Tricky Dick and the Truth

Not Nixon. I am referring to our amazing Vice President, Dick Cheney.

Richard Bruce Cheney is a funny guy. But you knew that too!

Like Bruce Almighty, Dick Cheney has the miraculous power to make his wishes come true. His dog can be taught to use the toilet, his girlfriend can become more physically ideal, and the moon can grow larger. His company and his friends can become wealthier and his country more powerful, with nothing more than a statement, a wish, a look.

Take the Bush/Cheney takeover of Iraq. Please!

Seriously, imagine Dick and George sitting around while Clinton was President. D and G weren’t doing much, just wishing and hoping and praying that they could get even with Saddam Hussein, put in some military bases, and "manage" regional oil flows, and make some guaranteed money instead of having to compete with the Europeans, Russians, and Chinese to rebuild post-sanction Iraq. Almost sounds like a Coalition for a Drug Free American ad, doesn’t it? Except these guys weren’t smoking pot.

Frankly, the world would have been safer if they were, because afterwards, they would have opened up a big bag of chips instead of Pandora’s box.

But really, wouldn’t it be cool to take over Iraq? Of course it would!

Now it took some lies, a lot of lies. It took some manipulation of the truth, it took some key people in key positions telling some key whoppers. But, we live in a country that thrives on entertainment and exaggeration — we just love lies and the lying liars who tell them. It’s no coincidence that the director of Bruce Almighty was also the director of Liar Liar!

So all of you people, and me too, need to get over our sadness and angst and infuriation about lying in government, lying on the way to war, lying about detainees and the various torture that was or wasn’t used, lying about the success of the occupation, lying about the pending sovereignty we are "granting" Iraq, and lying about Afghanistan too, while we are at it! It’s just good entertainment, and it’s just how things work.

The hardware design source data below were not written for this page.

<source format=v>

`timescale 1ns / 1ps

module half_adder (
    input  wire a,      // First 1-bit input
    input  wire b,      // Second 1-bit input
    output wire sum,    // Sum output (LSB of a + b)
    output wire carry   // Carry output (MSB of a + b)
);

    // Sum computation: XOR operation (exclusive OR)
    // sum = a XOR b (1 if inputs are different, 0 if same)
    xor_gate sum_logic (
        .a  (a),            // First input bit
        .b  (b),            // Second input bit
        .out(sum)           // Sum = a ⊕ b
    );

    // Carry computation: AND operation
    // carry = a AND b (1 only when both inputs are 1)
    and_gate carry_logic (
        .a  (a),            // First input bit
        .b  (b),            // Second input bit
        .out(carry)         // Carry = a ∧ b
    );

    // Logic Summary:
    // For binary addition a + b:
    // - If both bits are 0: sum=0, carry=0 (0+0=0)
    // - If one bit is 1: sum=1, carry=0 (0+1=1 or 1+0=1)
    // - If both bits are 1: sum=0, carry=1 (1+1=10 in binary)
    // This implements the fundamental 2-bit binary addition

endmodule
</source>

All of our best wars have been based on government mendacity — why fix something that ain’t broke?

Now, it is true we have a small problem. So far, we have lost over 840 and wounded almost 5,000 of our best and brightest and every day costs a few lives and dollars more — but the people demand entertainment, and the sacrifice of lives and livelihoods helps pump up the continuity of the mission and make it "real." It’s a small price to pay for freedom. Isn’t that what we are fighting for in Iraq? Our freedom?

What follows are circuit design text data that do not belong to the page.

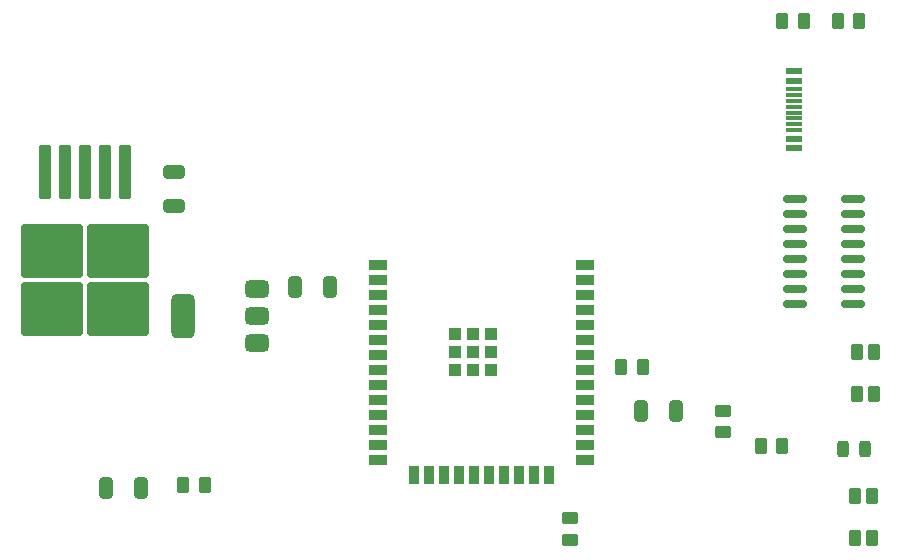
<source format=gbr>
%TF.GenerationSoftware,KiCad,Pcbnew,9.0.2*%
%TF.CreationDate,2025-07-02T17:03:22+05:30*%
%TF.ProjectId,ESP32-RoboCore V1,45535033-322d-4526-9f62-6f436f726520,rev?*%
%TF.SameCoordinates,Original*%
%TF.FileFunction,Paste,Top*%
%TF.FilePolarity,Positive*%
%FSLAX46Y46*%
G04 Gerber Fmt 4.6, Leading zero omitted, Abs format (unit mm)*
G04 Created by KiCad (PCBNEW 9.0.2) date 2025-07-02 17:03:22*
%MOMM*%
%LPD*%
G01*
G04 APERTURE LIST*
G04 Aperture macros list*
%AMRoundRect*
0 Rectangle with rounded corners*
0 $1 Rounding radius*
0 $2 $3 $4 $5 $6 $7 $8 $9 X,Y pos of 4 corners*
0 Add a 4 corners polygon primitive as box body*
4,1,4,$2,$3,$4,$5,$6,$7,$8,$9,$2,$3,0*
0 Add four circle primitives for the rounded corners*
1,1,$1+$1,$2,$3*
1,1,$1+$1,$4,$5*
1,1,$1+$1,$6,$7*
1,1,$1+$1,$8,$9*
0 Add four rect primitives between the rounded corners*
20,1,$1+$1,$2,$3,$4,$5,0*
20,1,$1+$1,$4,$5,$6,$7,0*
20,1,$1+$1,$6,$7,$8,$9,0*
20,1,$1+$1,$8,$9,$2,$3,0*%
G04 Aperture macros list end*
%ADD10R,1.050000X1.050000*%
%ADD11R,1.500000X0.900000*%
%ADD12R,0.900000X1.500000*%
%ADD13RoundRect,0.250000X-0.325000X-0.650000X0.325000X-0.650000X0.325000X0.650000X-0.325000X0.650000X0*%
%ADD14RoundRect,0.250000X0.262500X0.450000X-0.262500X0.450000X-0.262500X-0.450000X0.262500X-0.450000X0*%
%ADD15RoundRect,0.250000X-2.375000X2.025000X-2.375000X-2.025000X2.375000X-2.025000X2.375000X2.025000X0*%
%ADD16RoundRect,0.250000X-0.300000X2.050000X-0.300000X-2.050000X0.300000X-2.050000X0.300000X2.050000X0*%
%ADD17RoundRect,0.250000X-0.262500X-0.450000X0.262500X-0.450000X0.262500X0.450000X-0.262500X0.450000X0*%
%ADD18RoundRect,0.250000X-0.275000X0.450000X-0.275000X-0.450000X0.275000X-0.450000X0.275000X0.450000X0*%
%ADD19RoundRect,0.150000X0.825000X0.150000X-0.825000X0.150000X-0.825000X-0.150000X0.825000X-0.150000X0*%
%ADD20RoundRect,0.243750X0.243750X0.456250X-0.243750X0.456250X-0.243750X-0.456250X0.243750X-0.456250X0*%
%ADD21RoundRect,0.250000X-0.450000X0.262500X-0.450000X-0.262500X0.450000X-0.262500X0.450000X0.262500X0*%
%ADD22R,1.450000X0.600000*%
%ADD23R,1.450000X0.300000*%
%ADD24RoundRect,0.250000X-0.650000X0.325000X-0.650000X-0.325000X0.650000X-0.325000X0.650000X0.325000X0*%
%ADD25RoundRect,0.250000X0.450000X-0.262500X0.450000X0.262500X-0.450000X0.262500X-0.450000X-0.262500X0*%
%ADD26RoundRect,0.375000X0.625000X0.375000X-0.625000X0.375000X-0.625000X-0.375000X0.625000X-0.375000X0*%
%ADD27RoundRect,0.500000X0.500000X1.400000X-0.500000X1.400000X-0.500000X-1.400000X0.500000X-1.400000X0*%
G04 APERTURE END LIST*
D10*
%TO.C,U1*%
X86595000Y-52535000D03*
X86595000Y-51010000D03*
X86595000Y-49485000D03*
X85070000Y-52535000D03*
X85070000Y-51010000D03*
X85070000Y-49485000D03*
X83545000Y-52535000D03*
X83545000Y-51010000D03*
X83545000Y-49485000D03*
D11*
X94500000Y-43670000D03*
X94500000Y-44940000D03*
X94500000Y-46210000D03*
X94500000Y-47480000D03*
X94500000Y-48750000D03*
X94500000Y-50020000D03*
X94500000Y-51290000D03*
X94500000Y-52560000D03*
X94500000Y-53830000D03*
X94500000Y-55100000D03*
X94500000Y-56370000D03*
X94500000Y-57640000D03*
X94500000Y-58910000D03*
X94500000Y-60180000D03*
D12*
X91470000Y-61430000D03*
X90200000Y-61430000D03*
X88930000Y-61430000D03*
X87660000Y-61430000D03*
X86390000Y-61430000D03*
X85120000Y-61430000D03*
X83850000Y-61430000D03*
X82580000Y-61430000D03*
X81310000Y-61430000D03*
X80040000Y-61430000D03*
D11*
X77000000Y-60180000D03*
X77000000Y-58910000D03*
X77000000Y-57640000D03*
X77000000Y-56370000D03*
X77000000Y-55100000D03*
X77000000Y-53830000D03*
X77000000Y-52560000D03*
X77000000Y-51290000D03*
X77000000Y-50020000D03*
X77000000Y-48750000D03*
X77000000Y-47480000D03*
X77000000Y-46210000D03*
X77000000Y-44940000D03*
X77000000Y-43670000D03*
%TD*%
D13*
%TO.C,C4*%
X99275000Y-56000000D03*
X102225000Y-56000000D03*
%TD*%
D14*
%TO.C,R6*%
X113075000Y-23000000D03*
X111250000Y-23000000D03*
%TD*%
D15*
%TO.C,U3*%
X55000000Y-42500000D03*
X49450000Y-42500000D03*
X55000000Y-47350000D03*
X49450000Y-47350000D03*
D16*
X55625000Y-35775000D03*
X53925000Y-35775000D03*
X52225000Y-35775000D03*
X50525000Y-35775000D03*
X48825000Y-35775000D03*
%TD*%
D13*
%TO.C,C3*%
X54000000Y-62500000D03*
X56950000Y-62500000D03*
%TD*%
D17*
%TO.C,R2*%
X109425000Y-59000000D03*
X111250000Y-59000000D03*
%TD*%
D18*
%TO.C,SW2*%
X118870000Y-63200000D03*
X118870000Y-66800000D03*
X117430000Y-63200000D03*
X117430000Y-66800000D03*
%TD*%
D19*
%TO.C,U4*%
X117225000Y-46945000D03*
X117225000Y-45675000D03*
X117225000Y-44405000D03*
X117225000Y-43135000D03*
X117225000Y-41865000D03*
X117225000Y-40595000D03*
X117225000Y-39325000D03*
X117225000Y-38055000D03*
X112275000Y-38055000D03*
X112275000Y-39325000D03*
X112275000Y-40595000D03*
X112275000Y-41865000D03*
X112275000Y-43135000D03*
X112275000Y-44405000D03*
X112275000Y-45675000D03*
X112275000Y-46945000D03*
%TD*%
D20*
%TO.C,D2*%
X118250000Y-59250000D03*
X116375000Y-59250000D03*
%TD*%
D21*
%TO.C,R3*%
X106250000Y-56000000D03*
X106250000Y-57825000D03*
%TD*%
D22*
%TO.C,J1*%
X112265000Y-33750000D03*
X112265000Y-32950000D03*
D23*
X112265000Y-31750000D03*
X112265000Y-30750000D03*
X112265000Y-30250000D03*
X112265000Y-29250000D03*
D22*
X112265000Y-28050000D03*
X112265000Y-27250000D03*
X112265000Y-27250000D03*
X112265000Y-28050000D03*
D23*
X112265000Y-28750000D03*
X112265000Y-29750000D03*
X112265000Y-31250000D03*
X112265000Y-32250000D03*
D22*
X112265000Y-32950000D03*
X112265000Y-33750000D03*
%TD*%
D17*
%TO.C,R7*%
X115925000Y-23000000D03*
X117750000Y-23000000D03*
%TD*%
D18*
%TO.C,SW1*%
X119000000Y-51000000D03*
X119000000Y-54600000D03*
X117560000Y-51000000D03*
X117560000Y-54600000D03*
%TD*%
D24*
%TO.C,C1*%
X59750000Y-35750000D03*
X59750000Y-38700000D03*
%TD*%
D25*
%TO.C,R4*%
X93250000Y-66912500D03*
X93250000Y-65087500D03*
%TD*%
D26*
%TO.C,U2*%
X66800000Y-50300000D03*
X66800000Y-48000000D03*
D27*
X60500000Y-48000000D03*
D26*
X66800000Y-45700000D03*
%TD*%
D13*
%TO.C,C2*%
X70000000Y-45500000D03*
X72950000Y-45500000D03*
%TD*%
D17*
%TO.C,R1*%
X60500000Y-62250000D03*
X62325000Y-62250000D03*
%TD*%
D14*
%TO.C,R5*%
X99412500Y-52250000D03*
X97587500Y-52250000D03*
%TD*%
M02*

</source>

If it isn’t our own liberty (aren’t we a lot more free than four years ago?), it could be "Iraqi Freedom" — I mean, that’s what Dick and George called it. Perhaps we ought to translate that into Arabic, because the sooner we let them know what we are doing, the sooner we can stop killing them.

Look — the best solution at this point is to just buy into the Bush-Cheney entertainment machine, and enjoy the view. Continue to talk up the war as one for freedom, one of defense of our values, promotion of democracy, and good will to men while we are at it. Feel good, America!

Now, at the end of Bruce Almighty, Bruce figures out what a dirty rotten scoundrel he is and begs forgiveness for his hubris and his arrogance and his mistakes. About this time, he is hit by an eighteen wheeler.

Afterwards, he is brought back to life and starts behaving himself. He begins to cherish what is good and beautiful and true, and gains a new existence as a humble and loving person. It’s a nice story about a guy named Bruce, meant to educate and entertain.

But like the words flowing with abandon from the mouth of our Vice-President (and his buddy George), you must always remember, it never really happened. Just entertainment for the masses.

Next thing you know, we’ll see the Vice President proclaiming "I am not a crook!" What fun!